女性は地震発生以前から、日和山の中腹に水が湧いていることを知っており、近所の方と一緒に汲んで活用したそうです。
湧き水はそのまま使うのではなく、日本てぬぐいと備長炭を使ってろ過したとのこと。水を濾す際のポイントとして、普段使用している起毛のあるタオルではなく、日本てぬぐいを使った方がいいことを強調されていました。タオルよりも日本手ぬぐいのほうが生地の目が細かく、ろ過能力が高いそうです。
調べてみると、どうやらタオルの生地は吸水性などを高めるためにたて糸の一部を緩めて編んでいるそうです。そのため、見た目以上に生地の目が荒く、不純物などが通りやすいようです。
水は写真の場所で汲んでいたといいます。
女性と話をしていると、湧き水を共に汲んで使用していた近所の男性が現れました。私が日和山を登る際、その男性が一緒に来てくれて取水場所を教えてくれたのです。
実際に水が湧き出ている場所は、小さな砂防ダムのような形をした写真のコンクリートの上、数メートルのところにありました。その湧水地点から山の斜面を流れてきた水をこの場所で汲んでいたとのことでした。
ただ、見るからに取水に時間がかかりそうです。いったいどうやって汲んでいたのだろうと思っていると、それを感じ取ったのか、
「津波で流れてきたトタンを当てて水を集めました」と教えてくれました。これを聞いた時には思わず「なるほど!」と思いました。
しかしさらに、最初はトタンで集めた水を下まで運んでいたものの、そのうちホースで日和山の麓まで引っ張って使っていたという話を聞き、感心に驚きが加わりました。

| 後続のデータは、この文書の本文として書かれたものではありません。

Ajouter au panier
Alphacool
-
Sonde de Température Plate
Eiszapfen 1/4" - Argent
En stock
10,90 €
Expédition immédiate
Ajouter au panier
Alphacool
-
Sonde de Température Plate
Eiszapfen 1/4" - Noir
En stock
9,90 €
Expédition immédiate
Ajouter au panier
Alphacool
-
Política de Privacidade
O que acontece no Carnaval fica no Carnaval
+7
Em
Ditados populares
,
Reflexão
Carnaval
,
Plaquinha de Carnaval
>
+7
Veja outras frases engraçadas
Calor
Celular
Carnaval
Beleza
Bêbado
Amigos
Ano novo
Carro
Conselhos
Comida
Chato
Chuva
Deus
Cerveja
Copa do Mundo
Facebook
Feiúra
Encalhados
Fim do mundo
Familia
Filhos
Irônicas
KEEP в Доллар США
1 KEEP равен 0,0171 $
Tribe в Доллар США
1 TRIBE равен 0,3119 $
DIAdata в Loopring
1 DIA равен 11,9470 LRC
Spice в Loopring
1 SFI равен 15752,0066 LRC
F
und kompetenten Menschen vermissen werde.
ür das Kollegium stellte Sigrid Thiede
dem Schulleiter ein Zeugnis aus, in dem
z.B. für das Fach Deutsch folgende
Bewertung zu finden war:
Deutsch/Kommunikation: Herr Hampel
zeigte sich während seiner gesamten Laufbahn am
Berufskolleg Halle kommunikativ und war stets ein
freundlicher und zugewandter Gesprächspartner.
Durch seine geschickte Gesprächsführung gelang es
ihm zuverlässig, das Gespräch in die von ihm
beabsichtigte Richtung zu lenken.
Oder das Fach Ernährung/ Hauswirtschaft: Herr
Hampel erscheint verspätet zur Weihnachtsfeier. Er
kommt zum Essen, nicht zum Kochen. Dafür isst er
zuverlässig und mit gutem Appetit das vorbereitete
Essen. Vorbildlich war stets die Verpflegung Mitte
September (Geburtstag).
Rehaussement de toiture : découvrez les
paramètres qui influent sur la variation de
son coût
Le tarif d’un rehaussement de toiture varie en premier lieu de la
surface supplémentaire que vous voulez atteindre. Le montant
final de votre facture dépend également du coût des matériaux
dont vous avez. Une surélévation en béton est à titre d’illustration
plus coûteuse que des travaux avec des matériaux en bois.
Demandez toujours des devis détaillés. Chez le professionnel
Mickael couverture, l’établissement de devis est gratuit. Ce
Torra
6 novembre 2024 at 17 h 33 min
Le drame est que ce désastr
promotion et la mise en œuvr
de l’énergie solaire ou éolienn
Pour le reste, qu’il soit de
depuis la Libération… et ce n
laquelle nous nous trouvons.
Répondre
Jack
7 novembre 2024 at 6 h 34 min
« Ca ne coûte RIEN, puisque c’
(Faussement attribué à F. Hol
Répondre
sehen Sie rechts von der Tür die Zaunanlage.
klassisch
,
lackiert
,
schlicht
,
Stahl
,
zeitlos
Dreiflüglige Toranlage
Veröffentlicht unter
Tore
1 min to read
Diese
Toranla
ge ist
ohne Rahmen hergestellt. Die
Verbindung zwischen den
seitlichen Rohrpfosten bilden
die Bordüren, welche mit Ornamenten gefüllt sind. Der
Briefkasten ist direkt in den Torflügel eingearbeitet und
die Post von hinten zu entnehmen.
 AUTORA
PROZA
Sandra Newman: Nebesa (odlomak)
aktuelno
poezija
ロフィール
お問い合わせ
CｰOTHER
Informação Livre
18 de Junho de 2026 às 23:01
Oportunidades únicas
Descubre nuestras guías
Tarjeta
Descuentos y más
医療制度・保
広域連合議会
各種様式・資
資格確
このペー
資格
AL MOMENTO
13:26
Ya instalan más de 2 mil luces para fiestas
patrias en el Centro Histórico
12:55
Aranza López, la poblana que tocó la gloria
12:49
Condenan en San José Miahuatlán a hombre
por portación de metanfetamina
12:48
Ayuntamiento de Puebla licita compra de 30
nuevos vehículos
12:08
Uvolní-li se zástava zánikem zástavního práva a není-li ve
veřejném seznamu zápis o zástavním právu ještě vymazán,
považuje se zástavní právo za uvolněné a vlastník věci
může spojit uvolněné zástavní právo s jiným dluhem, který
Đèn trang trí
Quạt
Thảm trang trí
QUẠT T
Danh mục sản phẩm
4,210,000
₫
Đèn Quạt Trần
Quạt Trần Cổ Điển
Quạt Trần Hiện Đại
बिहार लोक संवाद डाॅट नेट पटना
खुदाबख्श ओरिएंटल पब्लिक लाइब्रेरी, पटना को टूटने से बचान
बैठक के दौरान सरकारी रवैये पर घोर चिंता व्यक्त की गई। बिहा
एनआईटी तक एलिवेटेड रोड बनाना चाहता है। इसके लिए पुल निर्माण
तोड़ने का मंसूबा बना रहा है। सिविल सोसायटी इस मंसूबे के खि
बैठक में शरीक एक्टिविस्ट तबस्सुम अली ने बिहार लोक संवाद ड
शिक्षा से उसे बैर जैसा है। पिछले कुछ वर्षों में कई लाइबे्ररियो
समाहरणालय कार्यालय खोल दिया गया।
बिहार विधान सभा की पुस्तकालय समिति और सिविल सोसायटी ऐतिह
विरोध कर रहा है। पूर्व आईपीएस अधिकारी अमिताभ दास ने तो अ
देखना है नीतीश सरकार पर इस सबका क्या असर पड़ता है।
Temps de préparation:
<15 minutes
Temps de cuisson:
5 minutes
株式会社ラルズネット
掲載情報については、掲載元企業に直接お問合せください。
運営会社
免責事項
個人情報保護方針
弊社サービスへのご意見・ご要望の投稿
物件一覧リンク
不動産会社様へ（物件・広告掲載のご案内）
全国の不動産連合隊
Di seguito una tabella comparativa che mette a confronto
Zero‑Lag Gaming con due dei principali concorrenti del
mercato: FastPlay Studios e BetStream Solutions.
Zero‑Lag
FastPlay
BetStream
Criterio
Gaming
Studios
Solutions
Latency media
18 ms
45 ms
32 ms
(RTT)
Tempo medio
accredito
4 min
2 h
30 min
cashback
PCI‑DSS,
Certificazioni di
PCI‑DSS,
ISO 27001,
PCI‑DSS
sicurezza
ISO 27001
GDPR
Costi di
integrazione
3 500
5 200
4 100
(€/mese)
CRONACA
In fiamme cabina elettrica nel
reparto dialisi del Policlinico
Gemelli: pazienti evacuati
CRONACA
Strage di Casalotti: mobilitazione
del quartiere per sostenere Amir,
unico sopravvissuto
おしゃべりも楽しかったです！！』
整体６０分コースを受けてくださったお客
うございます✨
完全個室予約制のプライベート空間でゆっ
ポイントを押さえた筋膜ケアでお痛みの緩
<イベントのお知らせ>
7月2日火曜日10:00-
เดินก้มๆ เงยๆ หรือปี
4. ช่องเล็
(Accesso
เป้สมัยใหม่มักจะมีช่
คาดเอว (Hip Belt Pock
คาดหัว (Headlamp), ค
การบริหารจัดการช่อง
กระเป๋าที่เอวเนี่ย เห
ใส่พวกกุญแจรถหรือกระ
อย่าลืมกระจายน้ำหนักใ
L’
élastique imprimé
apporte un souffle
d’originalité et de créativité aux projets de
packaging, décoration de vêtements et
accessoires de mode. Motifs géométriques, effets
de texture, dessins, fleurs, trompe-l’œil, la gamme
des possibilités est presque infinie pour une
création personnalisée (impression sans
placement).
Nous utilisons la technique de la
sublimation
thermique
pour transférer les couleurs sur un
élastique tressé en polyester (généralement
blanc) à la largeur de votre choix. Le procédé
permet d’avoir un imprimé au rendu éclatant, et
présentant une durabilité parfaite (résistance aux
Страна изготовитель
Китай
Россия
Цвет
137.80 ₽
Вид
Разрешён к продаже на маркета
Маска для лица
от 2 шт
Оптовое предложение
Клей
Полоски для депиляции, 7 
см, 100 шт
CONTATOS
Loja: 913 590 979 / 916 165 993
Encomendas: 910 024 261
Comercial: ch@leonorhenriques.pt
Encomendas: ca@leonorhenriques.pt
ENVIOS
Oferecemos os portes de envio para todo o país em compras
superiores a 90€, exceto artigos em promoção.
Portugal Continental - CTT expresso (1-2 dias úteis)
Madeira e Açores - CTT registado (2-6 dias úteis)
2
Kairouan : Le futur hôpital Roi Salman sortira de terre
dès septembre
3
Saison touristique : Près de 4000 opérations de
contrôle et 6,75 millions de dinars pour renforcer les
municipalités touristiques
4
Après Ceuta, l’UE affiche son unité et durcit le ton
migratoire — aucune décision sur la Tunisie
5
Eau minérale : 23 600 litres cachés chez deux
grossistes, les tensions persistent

男性たちは取水した水を日本てぬぐいと備長炭で濾し、さらに煮沸してから使ったそうです。
ちなみに日本てぬぐいがない場合はコーヒーフィルター、ストッキング、クッキングペーパー、ハンカチなどでも代用でき、それに綺麗な小石や炭などを一緒に使って濾すといいようです。また、ろ過をする際、ペットボトルを切って逆さまにし、漏斗のようにして使う方法も役に立ちそうです。
男性たちはこの湧き水の活用以外にも、近所の人と一緒にかまどを作り、津波で流されてきた住宅の木材などを燃やして暖を取るなど、まわりにあるものを活用したといいます。
災害に対して、事前にできることとして防災用品や食料の備蓄がありますが、いざ発生した後は近所の方などと協力して、その時その場にあるものを創意工夫により、最大限活用することの大切さを石巻で出会った二人の話が物語っているように思います。